Type of reprint: Photocopy

Use:  The chapter will be used as supplementary teaching materials.

I have enclosed a self-address, stamped envelope for your convenience in replying to this request.


Faculty Member

The process of granting permission requires time for the publisher to check the status of the copyright and to evaluate the nature of the request.  It is advisable, therefore, to allow enough lead time to obtain permission before the materials are needed.  In some instances, the publisher may assess a fee for the permission.  It is not inappropriate to pass this fee on to the students who receive copies of the photocopied material.

Appendix A

Agreement on guidelines for classroom copying in not-for-profit educational institutions with respect to books and periodicals:


Multiple copies (not to exceed in any event more than one copy per pupil in a course) may be made by or for the teacher giving the course for classroom use or discussion, provided that:

  • The copying meets the tests of brevity and spontaneity as defined below; and,
  • Meet the cumulative effect test as defined below; and,
  • Each copy includes a notice of copyright.



i.  Poetry: (a) A complete poem if less than 250 words and if printed on not more than two pages or (b) from a longer poem, an excerpt of not more than 250 words.

ii. Prose: (a) Either a complete article, story or essay of less than 2,500 words, or (b) an excerpt from any prose work of not more than 1,000 words or 10% of the work, whichever is less, but in any event a minimum of 500 words.

(Each of the numerical limits stated in "i" and "ii" above may be expanded to permit the completion of an unfinished line of a poem or of an unfinished prose paragraph.)

iii. Illustration:  One chart, graph, diagram, drawing, cartoon or picture per book or per periodical issue.

iv. "Special" works: Certain works in poetry, prose or in "poetic prose" which often combine language with illustrations and which are intended sometimes for children and at other times for a more general audience fall short of 2,500 words in their entirety.  Paragraph "i" above notwithstanding such "special works" may not be reproduced in their entirety; however, an excerpt comprising not more than two of the published pages of such special work and containing not more than 10% of the words found in the text thereof may be reproduced.


i. The copying is at the instance and inspiration of the individual teacher; and

ii.
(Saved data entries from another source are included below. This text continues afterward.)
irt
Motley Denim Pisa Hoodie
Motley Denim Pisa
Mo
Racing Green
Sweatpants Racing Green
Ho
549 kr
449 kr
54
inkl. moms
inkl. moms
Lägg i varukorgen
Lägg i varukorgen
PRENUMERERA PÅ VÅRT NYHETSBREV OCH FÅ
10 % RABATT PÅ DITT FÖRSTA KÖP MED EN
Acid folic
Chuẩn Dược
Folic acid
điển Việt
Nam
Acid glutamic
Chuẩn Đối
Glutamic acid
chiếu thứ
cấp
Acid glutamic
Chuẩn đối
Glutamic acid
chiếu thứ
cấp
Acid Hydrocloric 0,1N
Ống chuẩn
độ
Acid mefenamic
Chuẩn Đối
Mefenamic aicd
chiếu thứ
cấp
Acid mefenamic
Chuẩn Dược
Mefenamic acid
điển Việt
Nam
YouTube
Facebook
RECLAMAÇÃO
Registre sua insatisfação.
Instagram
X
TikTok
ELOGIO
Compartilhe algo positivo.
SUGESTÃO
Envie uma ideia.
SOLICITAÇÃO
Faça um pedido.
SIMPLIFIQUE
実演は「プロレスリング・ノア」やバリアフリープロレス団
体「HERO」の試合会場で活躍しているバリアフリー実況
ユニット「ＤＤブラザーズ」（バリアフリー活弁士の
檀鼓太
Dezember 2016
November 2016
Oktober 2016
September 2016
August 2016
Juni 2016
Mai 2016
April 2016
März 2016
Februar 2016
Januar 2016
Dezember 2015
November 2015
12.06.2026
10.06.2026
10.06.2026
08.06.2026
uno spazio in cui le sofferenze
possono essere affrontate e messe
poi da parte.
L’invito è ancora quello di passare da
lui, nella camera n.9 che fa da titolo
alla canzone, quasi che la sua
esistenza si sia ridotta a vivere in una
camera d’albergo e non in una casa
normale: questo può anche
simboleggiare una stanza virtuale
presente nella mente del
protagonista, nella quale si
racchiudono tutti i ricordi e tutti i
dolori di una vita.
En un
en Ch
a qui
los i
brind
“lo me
The inspiration and decision to use the work and the moment of its use for maximum teaching effectiveness are so close in time that it would be unreasonable to expect a timely reply to a request for permission.

Cumulative Effect:

i. The copying of the material is for only one course in the school in which the copies are made.

ii. Not more than one short poem, article, story, essay or two excerpts may be copied from the same author, nor more than three from the same collective work or periodical volume during one class term.

iii. There shall not be more than nine instances of such multiple copying for one course during one class term. 

The limitations stated in "ii" and "iii" above shall not apply to current news periodicals and newspapers and current news sections of other periodicals.)


Notwithstanding any of the above, the following shall be prohibited:

  • Copying shall not be used to create or to replace or substitute for anthologies, compilations, or collective works.  Such replacement or substitution may occur whether copies of various works or excerpts therefrom are accumulated or are reproduced and used separately.
  • There shall be no copying of or from works intended to be "consumable" in the course of study or teaching.   These include workbooks, exercises, standardized tests and test booklets and answer sheets and like consumable materials.
  • Copying shall not:
    • Substitute for the purchase of books, publisher's reprints or periodicals;
    • Be directed by higher authority;
    • Be repeated with respect to the same item by the same teacher from term to term
    • No charge shall be made to the student beyond the actual cost of the photocopying.